The playing of the Estonian Festival Orchestra in these performances is pretty phenomenal. In the Sixth Symphony, after an aptly dark and probing opening Adagio, Paavo Järvi chooses blistering tempos for the ensuing scherzo and madcap finale, but the musicians take them in stride. There’s no evidence of strain or slipshod ensemble–not even from the strings in the galloping principal theme of the finale. At the same time, they hit all of the music’s hard accents with the necessary bite, and offer astounding top-to-bottom transparency of texture in the big climaxes. It’s really as fine a performance as we’ve got; right up there with the classic Berglund/Bournemouth on EMI/Warner.

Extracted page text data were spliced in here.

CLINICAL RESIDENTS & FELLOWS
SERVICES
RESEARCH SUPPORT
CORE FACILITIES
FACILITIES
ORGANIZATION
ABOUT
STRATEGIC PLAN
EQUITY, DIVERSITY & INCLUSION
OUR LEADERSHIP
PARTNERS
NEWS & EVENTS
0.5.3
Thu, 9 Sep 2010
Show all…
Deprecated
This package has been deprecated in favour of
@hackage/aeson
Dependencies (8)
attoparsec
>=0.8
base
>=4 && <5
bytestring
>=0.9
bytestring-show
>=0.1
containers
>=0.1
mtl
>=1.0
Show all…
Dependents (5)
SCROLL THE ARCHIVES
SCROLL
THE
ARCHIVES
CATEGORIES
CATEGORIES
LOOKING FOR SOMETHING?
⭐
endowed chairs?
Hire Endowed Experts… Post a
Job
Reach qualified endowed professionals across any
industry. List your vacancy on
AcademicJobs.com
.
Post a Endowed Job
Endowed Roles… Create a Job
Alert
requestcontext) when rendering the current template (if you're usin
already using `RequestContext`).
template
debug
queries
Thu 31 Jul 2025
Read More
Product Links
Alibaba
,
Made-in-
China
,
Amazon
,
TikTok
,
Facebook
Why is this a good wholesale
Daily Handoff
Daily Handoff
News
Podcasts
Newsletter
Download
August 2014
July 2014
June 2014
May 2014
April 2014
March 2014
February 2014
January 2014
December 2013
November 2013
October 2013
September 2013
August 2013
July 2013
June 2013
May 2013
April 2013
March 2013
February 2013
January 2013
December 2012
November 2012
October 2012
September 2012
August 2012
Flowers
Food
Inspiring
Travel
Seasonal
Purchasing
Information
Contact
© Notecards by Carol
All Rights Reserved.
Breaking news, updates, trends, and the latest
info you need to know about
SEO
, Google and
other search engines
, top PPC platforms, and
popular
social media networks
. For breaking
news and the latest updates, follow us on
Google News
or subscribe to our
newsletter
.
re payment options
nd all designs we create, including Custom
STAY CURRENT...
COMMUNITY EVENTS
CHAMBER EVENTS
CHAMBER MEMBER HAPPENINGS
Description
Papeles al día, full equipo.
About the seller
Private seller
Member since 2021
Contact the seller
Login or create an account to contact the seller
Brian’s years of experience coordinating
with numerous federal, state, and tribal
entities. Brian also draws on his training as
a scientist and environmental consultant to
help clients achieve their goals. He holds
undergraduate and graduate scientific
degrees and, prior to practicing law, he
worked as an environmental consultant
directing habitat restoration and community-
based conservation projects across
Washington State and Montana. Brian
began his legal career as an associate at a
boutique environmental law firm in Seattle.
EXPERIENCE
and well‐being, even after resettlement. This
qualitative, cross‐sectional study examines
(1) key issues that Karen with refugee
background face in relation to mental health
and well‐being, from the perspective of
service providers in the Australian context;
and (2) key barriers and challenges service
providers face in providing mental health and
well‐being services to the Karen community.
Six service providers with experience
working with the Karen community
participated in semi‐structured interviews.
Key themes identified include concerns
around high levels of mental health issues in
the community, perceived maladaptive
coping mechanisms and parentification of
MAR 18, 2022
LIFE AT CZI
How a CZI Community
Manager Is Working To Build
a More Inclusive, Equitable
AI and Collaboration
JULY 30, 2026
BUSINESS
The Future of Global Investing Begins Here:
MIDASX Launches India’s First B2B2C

The Sinfonietta is yet another arrangement of the Eighth String Quartet, this time by Abram Stasevich for strings with added timpani. Because the playing is so fine, I wish I could like it more, but the inclusion of the drums strikes me as wholly gratuitous. Even the ominous fourth movement, with its “bombing of Dresden” three-note thuds, gains little by having a loud pounding dwarfing the surrounding string textures. In other words, the transcription tends to throw the balance of tone in the ensemble out of proportion. It certainly vindicates Shostakovich’s original, strings-only conception, whatever the size of the actual performing forces.
Alpha’s engineering is impressive: clean as a whistle, sharp, and as naturally detailed as the playing itself. I can recommend this wholeheartedly for the Sixth Symphony, but I suspect only diehard Shostakovich collectors will be interested in the coupling, and even then only as a curiosity.